● Compito:
Nel testo sui rapporti tra Stati Uniti e Cina, in che termini i due Paesi hanno iniziato a competere?

● Estratto del documento:
+--

Come possiamo allora descrivere le relazioni USA-Cina a seguito delle discussioni del 22-23 aprile? La risposta è ibrida: sono relazioni di competizione e cooperazione, il che non dovrebbe stupire se si comprende che il conflitto è solo uno degli esiti possibili quando ci sono interessi divergenti. In altre parole, Stati Uniti e Cina hanno iniziato a competere (anche) in un modo molto specifico, cioè in termini di qualità della vita.
Si tratta, a ben guardare, della competizione tra modelli socio-economici nella prospettiva di un nuovo modello di crescita e di sviluppo: la migliore sintesi del concetto di “soft power” per il XXI secolo. Mentre il conflitto geopolitico è pericoloso, può trasformarsi in “escalation” e sfuggire di mano, la competizione di per sé è spesso benefica. Dunque, ben venga un po’ di rincorsa USA-Cina a chi potrà intestarsi il titolo di economia più ricca, tecnologicamente avanzata e sostenibile – tenendo conto che le tre cose vanno praticamente di pari passo nel medio e lungo termine.

+--

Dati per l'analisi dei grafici
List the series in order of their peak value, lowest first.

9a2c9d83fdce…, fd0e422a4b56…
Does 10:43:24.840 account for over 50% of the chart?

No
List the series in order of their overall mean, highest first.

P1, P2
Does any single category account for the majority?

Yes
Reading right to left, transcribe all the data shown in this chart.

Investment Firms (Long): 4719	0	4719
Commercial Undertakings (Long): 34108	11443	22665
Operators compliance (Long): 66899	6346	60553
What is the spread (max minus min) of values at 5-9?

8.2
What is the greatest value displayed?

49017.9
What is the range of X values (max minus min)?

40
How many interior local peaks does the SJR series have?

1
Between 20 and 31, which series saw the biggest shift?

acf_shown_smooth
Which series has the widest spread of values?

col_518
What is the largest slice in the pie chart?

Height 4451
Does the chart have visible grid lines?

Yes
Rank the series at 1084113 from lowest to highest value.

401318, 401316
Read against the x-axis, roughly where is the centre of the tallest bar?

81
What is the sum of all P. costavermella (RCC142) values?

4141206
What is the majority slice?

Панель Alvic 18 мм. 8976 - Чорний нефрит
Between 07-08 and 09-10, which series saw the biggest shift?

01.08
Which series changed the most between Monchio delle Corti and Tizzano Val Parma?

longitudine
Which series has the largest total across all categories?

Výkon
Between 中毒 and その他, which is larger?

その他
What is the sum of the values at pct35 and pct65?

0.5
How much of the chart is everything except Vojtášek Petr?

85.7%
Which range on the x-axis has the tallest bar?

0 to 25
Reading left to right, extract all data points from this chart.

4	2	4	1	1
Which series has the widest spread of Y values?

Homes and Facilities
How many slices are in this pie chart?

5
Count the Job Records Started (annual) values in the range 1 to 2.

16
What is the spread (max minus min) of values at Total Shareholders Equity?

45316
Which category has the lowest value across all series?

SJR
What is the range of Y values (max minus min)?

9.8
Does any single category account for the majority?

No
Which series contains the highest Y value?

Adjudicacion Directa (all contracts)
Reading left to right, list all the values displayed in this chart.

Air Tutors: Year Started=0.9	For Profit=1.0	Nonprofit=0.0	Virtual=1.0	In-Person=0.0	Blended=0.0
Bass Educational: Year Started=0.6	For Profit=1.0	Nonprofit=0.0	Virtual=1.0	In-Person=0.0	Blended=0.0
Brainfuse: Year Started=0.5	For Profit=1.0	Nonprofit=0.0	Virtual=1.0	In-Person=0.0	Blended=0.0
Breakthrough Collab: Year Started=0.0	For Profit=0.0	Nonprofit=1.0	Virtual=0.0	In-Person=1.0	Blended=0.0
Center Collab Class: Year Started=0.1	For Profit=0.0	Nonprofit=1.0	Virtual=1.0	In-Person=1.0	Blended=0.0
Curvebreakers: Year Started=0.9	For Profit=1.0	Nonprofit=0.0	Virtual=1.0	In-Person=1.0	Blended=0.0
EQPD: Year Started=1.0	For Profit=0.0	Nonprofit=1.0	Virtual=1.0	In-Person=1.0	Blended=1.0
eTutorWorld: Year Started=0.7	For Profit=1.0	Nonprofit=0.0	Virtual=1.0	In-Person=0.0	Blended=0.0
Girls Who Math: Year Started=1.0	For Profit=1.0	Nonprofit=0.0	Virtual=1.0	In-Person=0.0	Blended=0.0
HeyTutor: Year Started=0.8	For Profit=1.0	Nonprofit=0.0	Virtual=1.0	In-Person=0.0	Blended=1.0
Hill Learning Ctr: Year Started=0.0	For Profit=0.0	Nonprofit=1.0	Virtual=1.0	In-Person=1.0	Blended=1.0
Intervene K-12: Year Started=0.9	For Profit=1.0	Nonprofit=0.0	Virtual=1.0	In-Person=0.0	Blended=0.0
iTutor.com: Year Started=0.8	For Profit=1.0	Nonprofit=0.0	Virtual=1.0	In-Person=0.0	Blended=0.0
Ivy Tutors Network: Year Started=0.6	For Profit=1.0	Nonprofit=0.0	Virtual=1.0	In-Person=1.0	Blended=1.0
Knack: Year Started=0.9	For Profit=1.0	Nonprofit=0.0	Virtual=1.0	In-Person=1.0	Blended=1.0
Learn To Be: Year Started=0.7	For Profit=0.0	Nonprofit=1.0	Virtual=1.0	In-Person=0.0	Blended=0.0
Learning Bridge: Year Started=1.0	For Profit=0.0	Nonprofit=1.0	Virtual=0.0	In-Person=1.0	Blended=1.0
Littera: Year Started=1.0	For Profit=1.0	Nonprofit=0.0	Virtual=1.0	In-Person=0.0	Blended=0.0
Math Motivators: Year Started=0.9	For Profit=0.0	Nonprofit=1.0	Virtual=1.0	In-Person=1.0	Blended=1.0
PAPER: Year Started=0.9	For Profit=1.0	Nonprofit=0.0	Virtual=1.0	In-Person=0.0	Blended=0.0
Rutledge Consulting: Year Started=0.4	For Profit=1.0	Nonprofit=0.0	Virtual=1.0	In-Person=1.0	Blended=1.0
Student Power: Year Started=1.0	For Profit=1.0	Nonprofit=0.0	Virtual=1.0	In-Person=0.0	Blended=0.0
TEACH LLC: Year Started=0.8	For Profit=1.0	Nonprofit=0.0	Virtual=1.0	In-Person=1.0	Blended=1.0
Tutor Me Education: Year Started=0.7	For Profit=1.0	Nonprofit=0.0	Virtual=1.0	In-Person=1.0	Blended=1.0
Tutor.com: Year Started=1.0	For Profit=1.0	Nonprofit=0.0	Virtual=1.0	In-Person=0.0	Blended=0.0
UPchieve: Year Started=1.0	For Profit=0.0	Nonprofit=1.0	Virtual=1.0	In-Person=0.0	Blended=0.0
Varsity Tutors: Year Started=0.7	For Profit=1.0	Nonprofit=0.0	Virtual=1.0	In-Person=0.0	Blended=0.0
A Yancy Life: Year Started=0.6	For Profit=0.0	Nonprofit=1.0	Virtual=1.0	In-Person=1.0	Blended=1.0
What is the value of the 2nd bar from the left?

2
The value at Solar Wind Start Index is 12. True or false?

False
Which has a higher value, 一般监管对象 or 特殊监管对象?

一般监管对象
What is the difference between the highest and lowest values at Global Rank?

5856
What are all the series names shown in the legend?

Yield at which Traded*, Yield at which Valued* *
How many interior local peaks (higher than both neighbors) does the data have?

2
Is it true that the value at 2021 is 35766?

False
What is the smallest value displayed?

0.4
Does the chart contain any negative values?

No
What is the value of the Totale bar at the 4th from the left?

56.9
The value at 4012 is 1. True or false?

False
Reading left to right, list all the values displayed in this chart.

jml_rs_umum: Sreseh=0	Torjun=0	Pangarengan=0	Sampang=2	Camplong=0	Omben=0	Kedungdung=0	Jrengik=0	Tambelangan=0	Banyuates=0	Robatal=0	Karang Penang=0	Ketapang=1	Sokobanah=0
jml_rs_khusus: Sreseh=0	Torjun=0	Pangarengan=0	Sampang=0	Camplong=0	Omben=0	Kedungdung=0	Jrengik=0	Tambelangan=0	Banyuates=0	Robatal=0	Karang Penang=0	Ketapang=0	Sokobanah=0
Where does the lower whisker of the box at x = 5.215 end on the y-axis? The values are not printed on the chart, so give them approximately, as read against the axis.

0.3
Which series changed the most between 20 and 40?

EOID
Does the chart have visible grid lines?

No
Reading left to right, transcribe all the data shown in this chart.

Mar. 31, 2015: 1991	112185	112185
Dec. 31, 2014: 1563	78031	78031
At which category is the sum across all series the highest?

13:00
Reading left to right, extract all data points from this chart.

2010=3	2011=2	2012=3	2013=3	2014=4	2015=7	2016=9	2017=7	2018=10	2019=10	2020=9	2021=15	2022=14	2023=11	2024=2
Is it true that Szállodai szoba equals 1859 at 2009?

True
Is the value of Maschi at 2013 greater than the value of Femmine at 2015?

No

+--

● Risultato del compito:
In termini di qualità della vita.